This morning started with Mahler but has nicely moved on the Bach, as nothing else would do.
Last night I was kept up by the question - is poetry really subjective? and I think I've a simple answer for this question - a resounding no and yes. Poetry has two distinct levels of quality, the first is where most people stay in fear of being wrong - the truly subjective, do I like it? which has no bearing on whether or not it is a good poem. this can be anything from being able to relate to it to liking the way it sounds. on the other side there is the measurement of academia - is it a good poem regardless of my personal connection to it? this looks at the treatment of everything from meter (if present) to symbolism. A great example of this is Emily D.'s 'Because I could not stop for death' - great poem on both levels and you do not need to know about the massive amount of symbolism and adherence to meter to enjoy it as a poem, it speaks to a great many people who don't know that the ride with death passes through her life from youth to old age (which she never made it to, eventually slamming on the brakes for death). It is also a sound poem. There are a great many poems out there that I do not care for but are great poetry and I am able to look at them from these two angles. In my taste and opinion a bad poem is a bad poem but there are a great many people who truly enjoy bad poetry. I have yet to like a poem that is bad but yet to like all the poetry that is sound. This has a single exception that I know of - my own poetry, I am unqualified to judge it's academic and subjective merit and at times I hate my own work so I leave that to others.

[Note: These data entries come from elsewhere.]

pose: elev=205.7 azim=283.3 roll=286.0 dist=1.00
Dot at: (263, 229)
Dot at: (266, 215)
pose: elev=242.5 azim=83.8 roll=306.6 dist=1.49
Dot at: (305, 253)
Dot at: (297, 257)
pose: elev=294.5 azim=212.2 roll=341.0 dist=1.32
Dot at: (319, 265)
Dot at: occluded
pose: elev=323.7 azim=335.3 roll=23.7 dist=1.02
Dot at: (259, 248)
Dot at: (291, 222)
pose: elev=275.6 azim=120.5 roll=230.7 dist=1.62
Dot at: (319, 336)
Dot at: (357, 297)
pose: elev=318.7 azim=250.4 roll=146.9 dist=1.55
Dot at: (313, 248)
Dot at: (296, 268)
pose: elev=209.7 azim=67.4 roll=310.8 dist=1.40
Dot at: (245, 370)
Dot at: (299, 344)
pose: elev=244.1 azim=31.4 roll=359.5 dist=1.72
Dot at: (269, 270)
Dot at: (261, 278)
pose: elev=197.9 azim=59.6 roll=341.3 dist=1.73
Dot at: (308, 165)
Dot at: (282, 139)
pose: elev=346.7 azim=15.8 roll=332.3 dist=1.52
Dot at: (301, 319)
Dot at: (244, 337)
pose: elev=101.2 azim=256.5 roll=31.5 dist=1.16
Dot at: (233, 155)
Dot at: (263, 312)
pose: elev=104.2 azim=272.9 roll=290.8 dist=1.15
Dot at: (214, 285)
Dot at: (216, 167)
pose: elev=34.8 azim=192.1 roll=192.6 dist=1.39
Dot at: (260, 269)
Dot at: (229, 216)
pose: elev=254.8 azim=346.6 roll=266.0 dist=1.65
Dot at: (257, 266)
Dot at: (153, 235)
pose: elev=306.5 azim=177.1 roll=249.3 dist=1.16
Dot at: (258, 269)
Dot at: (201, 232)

this may sound as though I am saying all academic poetry is good - far from it, most poetry tries to be too academic and fails in a spectacular way, this is where a lot of poetry is lost in the realm of bad. When the poet writes what they like it tends to come out shining on all fronts, when the so called, self called poet writes it tends to not work on either level. but there are no strict rules that govern poetry so this makes it harder and the reason why people shy away from it in terms of it's poetic merit.
As always I retain the right to change my mind.